Lenovo, the world’s largest PC maker according to sales, continues to deliver strong profit growth across its lucrative PC business, despite the ongoing impact of the company's Motorola integration.
For the full year, Lenovo has recorded revenue of US$46.3 billion, up 20 percent year over year and slightly below analyst expectations.
In the same period its pre-tax income before non-cash, M&A-related accounting charges of US$168 million, was US$1.14 billion, up 12 percent year over year.
Similarly, net income before non-cash, M&A-related accounting charges was US$997 million, up 22 percent year-over-year.
Gross profit for the full year was US$6.7 billion, an increase of 32 percent year-over-year while gross margin was 14.4 percent, while operating profit for the full fiscal year was US$1.1 billion, a five percent increase year-over-year.
At the same time, Lenovo continued to deliver “exceptional performance” in PCs this year with a record 60 million shipments, and strong profitability, all while maintaining its number one position in the market for the eighth consecutive quarter.
“Lenovo continues to deliver strong and balanced performance,” says Yang Yuanqing, Chairman and CEO, Lenovo.
“Building on our newly acquired businesses and consistent organic growth of our core operations, three growth engines have been formed.
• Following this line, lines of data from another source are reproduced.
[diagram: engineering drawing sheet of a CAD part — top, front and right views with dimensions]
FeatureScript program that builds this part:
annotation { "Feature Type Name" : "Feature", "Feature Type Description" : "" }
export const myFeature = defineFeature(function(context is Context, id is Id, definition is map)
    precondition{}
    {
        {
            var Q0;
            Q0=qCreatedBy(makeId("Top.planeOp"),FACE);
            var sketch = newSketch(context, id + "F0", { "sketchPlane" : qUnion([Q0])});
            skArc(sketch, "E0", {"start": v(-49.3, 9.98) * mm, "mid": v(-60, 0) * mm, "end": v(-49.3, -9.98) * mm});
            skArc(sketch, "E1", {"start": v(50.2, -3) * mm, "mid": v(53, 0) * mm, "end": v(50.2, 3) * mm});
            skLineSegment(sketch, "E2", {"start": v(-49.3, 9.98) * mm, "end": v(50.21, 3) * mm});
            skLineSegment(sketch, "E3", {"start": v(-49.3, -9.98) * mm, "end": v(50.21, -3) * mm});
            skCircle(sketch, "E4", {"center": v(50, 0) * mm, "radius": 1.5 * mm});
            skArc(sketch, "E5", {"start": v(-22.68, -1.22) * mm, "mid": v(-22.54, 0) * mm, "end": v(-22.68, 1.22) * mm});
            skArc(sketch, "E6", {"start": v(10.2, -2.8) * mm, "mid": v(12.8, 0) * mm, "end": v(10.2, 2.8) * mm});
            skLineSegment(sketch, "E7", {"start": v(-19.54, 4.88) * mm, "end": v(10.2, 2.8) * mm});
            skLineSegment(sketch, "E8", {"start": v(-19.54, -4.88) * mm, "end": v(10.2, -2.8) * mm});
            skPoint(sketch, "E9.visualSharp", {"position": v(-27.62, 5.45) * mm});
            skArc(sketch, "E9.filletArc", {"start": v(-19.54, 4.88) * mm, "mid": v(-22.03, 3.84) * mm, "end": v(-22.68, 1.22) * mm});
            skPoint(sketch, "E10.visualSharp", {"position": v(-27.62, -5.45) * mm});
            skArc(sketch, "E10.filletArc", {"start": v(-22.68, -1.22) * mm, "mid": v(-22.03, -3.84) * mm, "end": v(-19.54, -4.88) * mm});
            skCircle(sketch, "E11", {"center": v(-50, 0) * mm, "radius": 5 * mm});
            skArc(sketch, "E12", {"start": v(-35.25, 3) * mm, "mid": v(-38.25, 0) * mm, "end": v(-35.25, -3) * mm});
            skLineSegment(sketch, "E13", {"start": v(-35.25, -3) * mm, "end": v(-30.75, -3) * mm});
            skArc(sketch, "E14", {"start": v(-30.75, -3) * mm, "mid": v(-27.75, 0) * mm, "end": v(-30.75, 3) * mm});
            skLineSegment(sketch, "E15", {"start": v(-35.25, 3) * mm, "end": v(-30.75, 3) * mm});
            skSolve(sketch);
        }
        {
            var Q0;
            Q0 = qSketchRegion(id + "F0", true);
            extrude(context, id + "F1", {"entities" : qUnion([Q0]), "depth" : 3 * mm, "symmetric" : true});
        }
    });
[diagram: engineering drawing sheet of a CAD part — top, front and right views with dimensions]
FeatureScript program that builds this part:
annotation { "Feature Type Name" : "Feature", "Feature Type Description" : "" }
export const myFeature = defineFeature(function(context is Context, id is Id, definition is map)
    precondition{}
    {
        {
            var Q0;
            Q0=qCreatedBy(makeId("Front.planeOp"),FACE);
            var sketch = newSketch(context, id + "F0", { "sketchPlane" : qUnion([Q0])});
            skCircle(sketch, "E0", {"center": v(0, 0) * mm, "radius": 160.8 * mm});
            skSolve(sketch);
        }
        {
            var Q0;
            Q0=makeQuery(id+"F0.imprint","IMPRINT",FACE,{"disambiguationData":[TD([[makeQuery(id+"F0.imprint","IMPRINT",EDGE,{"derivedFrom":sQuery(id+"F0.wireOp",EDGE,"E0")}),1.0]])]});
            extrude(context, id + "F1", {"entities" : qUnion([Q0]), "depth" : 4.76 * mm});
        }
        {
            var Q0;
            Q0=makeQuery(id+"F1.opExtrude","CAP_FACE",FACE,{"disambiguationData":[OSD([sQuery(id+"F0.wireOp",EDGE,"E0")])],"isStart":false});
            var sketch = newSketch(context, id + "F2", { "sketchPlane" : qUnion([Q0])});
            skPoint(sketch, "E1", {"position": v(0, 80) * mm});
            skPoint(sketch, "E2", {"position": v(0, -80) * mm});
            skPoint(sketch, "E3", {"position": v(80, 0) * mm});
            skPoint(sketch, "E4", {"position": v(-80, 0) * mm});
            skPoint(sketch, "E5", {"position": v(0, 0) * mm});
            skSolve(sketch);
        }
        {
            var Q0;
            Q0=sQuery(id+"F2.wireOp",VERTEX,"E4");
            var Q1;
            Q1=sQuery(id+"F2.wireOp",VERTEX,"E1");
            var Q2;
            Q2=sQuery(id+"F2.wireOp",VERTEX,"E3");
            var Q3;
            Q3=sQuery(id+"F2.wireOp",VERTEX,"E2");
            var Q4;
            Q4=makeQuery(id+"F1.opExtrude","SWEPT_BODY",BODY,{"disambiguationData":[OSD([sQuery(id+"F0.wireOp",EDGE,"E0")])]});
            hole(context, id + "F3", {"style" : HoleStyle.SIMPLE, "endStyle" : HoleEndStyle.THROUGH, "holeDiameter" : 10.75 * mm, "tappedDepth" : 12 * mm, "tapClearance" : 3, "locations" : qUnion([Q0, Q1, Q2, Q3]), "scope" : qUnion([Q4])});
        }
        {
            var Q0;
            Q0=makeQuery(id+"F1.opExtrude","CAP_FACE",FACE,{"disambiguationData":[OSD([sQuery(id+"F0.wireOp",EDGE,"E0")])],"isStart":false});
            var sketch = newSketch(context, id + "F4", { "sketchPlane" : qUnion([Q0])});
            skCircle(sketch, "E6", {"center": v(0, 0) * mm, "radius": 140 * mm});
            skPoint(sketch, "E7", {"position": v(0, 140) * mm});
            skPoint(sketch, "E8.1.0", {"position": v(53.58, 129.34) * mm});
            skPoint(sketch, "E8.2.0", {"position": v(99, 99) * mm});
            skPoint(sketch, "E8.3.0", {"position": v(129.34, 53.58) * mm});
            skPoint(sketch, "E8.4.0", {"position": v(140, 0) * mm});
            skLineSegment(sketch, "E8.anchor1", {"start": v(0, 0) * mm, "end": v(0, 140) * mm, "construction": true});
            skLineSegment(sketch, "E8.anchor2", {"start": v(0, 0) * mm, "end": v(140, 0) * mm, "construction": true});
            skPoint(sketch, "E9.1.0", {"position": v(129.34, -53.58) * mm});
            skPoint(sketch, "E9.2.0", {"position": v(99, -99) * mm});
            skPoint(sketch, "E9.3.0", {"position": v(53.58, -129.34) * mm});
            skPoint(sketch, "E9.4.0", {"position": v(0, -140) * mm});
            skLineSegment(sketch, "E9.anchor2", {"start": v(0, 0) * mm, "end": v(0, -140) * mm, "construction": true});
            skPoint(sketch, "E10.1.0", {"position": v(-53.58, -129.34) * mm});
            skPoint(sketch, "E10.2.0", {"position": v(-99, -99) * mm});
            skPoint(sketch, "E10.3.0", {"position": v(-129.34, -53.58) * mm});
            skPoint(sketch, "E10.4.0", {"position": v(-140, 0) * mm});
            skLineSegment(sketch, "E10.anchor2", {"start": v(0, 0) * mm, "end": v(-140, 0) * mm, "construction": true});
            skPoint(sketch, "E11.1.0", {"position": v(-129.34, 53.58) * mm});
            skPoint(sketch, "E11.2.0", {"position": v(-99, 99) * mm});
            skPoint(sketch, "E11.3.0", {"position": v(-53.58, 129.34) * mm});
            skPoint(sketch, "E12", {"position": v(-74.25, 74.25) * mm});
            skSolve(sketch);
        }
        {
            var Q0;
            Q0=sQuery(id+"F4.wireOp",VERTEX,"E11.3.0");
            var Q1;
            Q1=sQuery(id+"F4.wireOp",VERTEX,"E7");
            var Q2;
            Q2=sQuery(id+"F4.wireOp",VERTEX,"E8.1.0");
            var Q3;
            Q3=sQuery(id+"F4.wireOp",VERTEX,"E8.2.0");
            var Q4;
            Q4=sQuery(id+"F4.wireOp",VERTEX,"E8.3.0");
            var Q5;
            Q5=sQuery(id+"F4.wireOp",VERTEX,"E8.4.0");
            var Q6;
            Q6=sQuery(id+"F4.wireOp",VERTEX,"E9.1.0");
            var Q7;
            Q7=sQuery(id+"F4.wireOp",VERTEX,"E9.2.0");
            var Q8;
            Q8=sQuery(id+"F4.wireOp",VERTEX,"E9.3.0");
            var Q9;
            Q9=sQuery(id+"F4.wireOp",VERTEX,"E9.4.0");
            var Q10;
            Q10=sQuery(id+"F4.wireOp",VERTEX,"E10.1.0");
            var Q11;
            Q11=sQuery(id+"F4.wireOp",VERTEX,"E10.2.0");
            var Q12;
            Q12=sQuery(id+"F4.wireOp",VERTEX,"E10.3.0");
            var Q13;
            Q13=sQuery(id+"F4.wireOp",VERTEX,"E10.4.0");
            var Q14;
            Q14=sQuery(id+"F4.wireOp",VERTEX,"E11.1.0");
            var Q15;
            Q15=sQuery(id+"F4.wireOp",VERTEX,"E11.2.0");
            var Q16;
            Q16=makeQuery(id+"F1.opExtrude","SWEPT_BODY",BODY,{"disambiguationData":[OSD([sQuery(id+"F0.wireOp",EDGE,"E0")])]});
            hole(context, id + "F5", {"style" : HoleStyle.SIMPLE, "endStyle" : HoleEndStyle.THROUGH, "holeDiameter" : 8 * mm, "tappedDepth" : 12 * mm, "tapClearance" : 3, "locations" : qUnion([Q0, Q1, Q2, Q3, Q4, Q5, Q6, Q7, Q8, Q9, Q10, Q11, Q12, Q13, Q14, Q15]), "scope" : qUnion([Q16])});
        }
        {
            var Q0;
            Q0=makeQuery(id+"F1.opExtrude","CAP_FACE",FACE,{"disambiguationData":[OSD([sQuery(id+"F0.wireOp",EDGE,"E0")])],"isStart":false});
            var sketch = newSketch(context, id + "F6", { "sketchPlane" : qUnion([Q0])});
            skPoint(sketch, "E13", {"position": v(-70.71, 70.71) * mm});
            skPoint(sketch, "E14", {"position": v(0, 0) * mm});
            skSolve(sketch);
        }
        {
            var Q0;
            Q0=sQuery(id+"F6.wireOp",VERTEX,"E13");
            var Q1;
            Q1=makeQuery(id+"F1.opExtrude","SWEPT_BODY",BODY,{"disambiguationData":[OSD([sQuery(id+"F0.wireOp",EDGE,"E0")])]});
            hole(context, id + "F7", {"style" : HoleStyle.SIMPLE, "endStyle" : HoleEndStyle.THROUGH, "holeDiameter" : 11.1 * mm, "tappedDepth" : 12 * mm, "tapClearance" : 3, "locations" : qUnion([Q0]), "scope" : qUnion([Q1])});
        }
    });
“While our Mobile Business Group and Enterprise Businesses Group grew rapidly, our PC business delivered even stronger results, with record market share and increased profitability.
“The integrations of Motorola Mobility and System x businesses are on track and realising good growth momentum, although further time will be required to develop them before they become core businesses like PCs.
“In view of the opportunities and challenges of the new Internet+ era, we are ready to transform ourselves from making mostly hardware to a combination of hardware and software services.
“This will spur a new wave of growth for Lenovo in the coming years.”
According to Yuanqing, in smartphones, Lenovo remained the world’s no.3 with 18.7 million in Q4 and a record 76 million in FY 2014/15 shipments and increasing balance globally.
For the year, which included two quarters of contributions from Motorola, China accounted for 59 percent of Lenovo’s smartphone volumes, while markets outside China saw 450 percent growth hitting 31 million smartphone devices shipped.
In tablets, Lenovo outpaced the market and continued to grow with a total of 12 million units shipped, an increase of 26 percent year-over-year, and 5.1 percent market share.
Motorola contributed more than 7.8 million units in the quarter to Lenovo’s total, up 23.6 percent year-over-year, while adding US$1.8 billion to Lenovo’s MBG revenues.
Motorola also hit a major operational milestone by re-entering China in January and it remains on track to be profitable within 4-6 quarters of close.
In the Enterprise Business Group or EBG, which includes servers, storage, software and services sold under both the Lenovo ThinkServer brand and the System x business unit, sales were US$1.1 billion.
In its second full quarter with System x, EBG delivered positive operational pre-tax income, although its standard PTI – which included non-cash, M&A-related accounting charges – was negative US$45 million.
Lenovo continued as #3 in x86 servers, while its ThinkServer brand targeting small and medium sized enterprises saw 49 percent revenue growth year-over-year. EBG remains on track to be a US$5 billion business within one year of close.
In the Asia Pacific geography, Lenovo’s revenue totalled US$1.7 billion for the fourth quarter, or 15 percent of the company’s worldwide revenue, with operating margin of 4.6 percent, up 1.9 points year-over-year, while PC market share was at 15.7 percent, up 0.2 points year-over-year.
Across the region we had strong smartphone shipment growth up 40 percent year-over-year driven by our Motorola investment.
In the Enterprise business, the company is leveraging Lenovo’s channel expertise and ecosystems to accelerate System x sales.